Federal regulatory developments could shift the dispute’s dynamics. If the National Labor Relations Board ruled on the unfair labor practice charges filed by unions, finding in the union’s favor could require Kaiser to engage in national bargaining, changing how negotiations would work. Conversely, if the NLRB ruled against unions or if federal courts sided with Kaiser’s position that multi-union national bargaining was unworkable, the unions would face legal obstacles to maintaining their Alliance structure.

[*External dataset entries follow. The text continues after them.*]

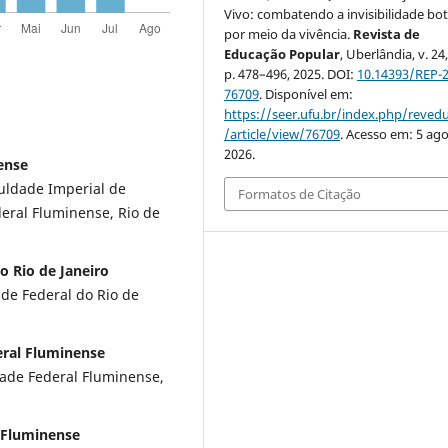
Vivo: combatendo a invisibilidade bo
por meio da vivência.
Revista de
Educação Popular
, Uberlândia, v. 24,
p. 478–496, 2025. DOI:
10.14393/REP-
76709
. Disponível em:
https://seer.ufu.br/index.php/reve
/article/view/76709
. Acesso em: 5 ago
2026.
ense
uldade Imperial de
Formatos de Citação
deral Fluminense, Rio de
o Rio de Janeiro
de Federal do Rio de
eral Fluminense
dade Federal Fluminense,
l Fluminense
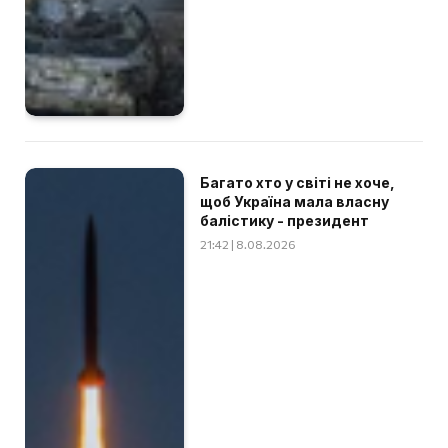
Багато хто у світі не хоче,
щоб Україна мала власну
балістику - президент
21:42 | 8.08.2026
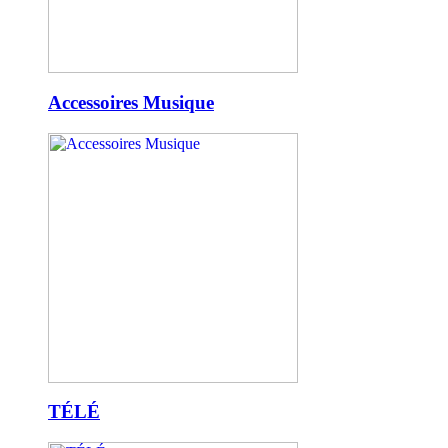
Accessoires Musique
TÉLÉ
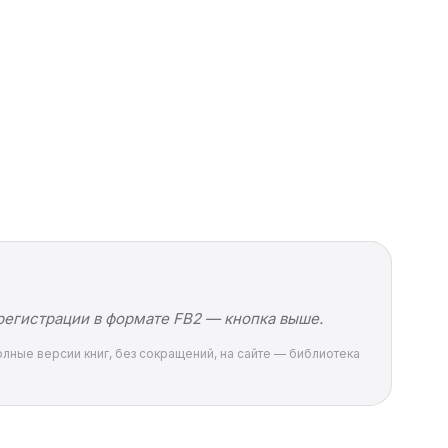
 регистрации в формате FB2 — кнопка выше.
Полные версии книг, без сокращений, на сайте — библиотека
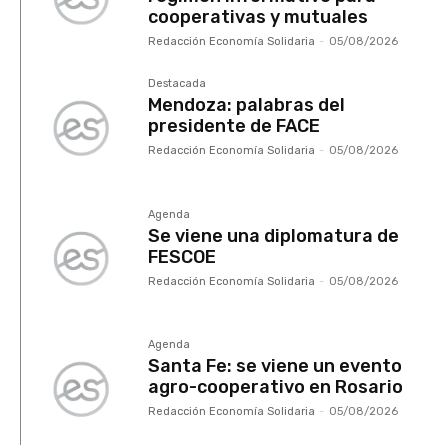
cooperativas y mutuales
Redacción Economía Solidaria
-
05/08/2026
Destacada
Mendoza: palabras del
presidente de FACE
Redacción Economía Solidaria
-
05/08/2026
Agenda
Se viene una diplomatura de
FESCOE
Redacción Economía Solidaria
-
05/08/2026
Agenda
Santa Fe: se viene un evento
agro-cooperativo en Rosario
Redacción Economía Solidaria
-
05/08/2026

The possibility remained that protracted impasse would force compromise settlement. Kaiser and unions might meet in the middle of the $1 billion-$3 billion gap, establishing wage increases somewhere between the 21.5% and 25% figures initially proposed. Staffing ratio and benefit disputes might be resolved through phased implementation or pilot programs at selected facilities.

The strike’s duration and outcome would establish precedent not only for Kaiser’s subsequent negotiations but for the California and national labor movement. A resolution favorable to workers might accelerate organizing and strike activity at competing systems, while a resolution favoring management might suggest limits to worker power and discourage future action.

The dispute over whether $3 billion in worker and staffing investment is “sustainable” or whether Kaiser’s proposed $1 billion in improvements is “generous” reflects disagreements about healthcare money, worker value, and how the company chooses to spend its money. Kaiser’s claim that wage pressures would necessitate raising member premiums or reducing care access contradicts unions’ assertion that the company’s reported $9.3 billion net income demonstrates capacity for both worker investment and member affordability.

Over 34,000 workers determined that their grievances regarding staffing, wages, and working conditions were sufficiently serious to justify risking income, benefits, and employment security through strike action. Their actions generated sustained media attention, disrupted hospital operations in two states, imposed substantial financial costs on their employer, and created precedent for labor activism that others might follow.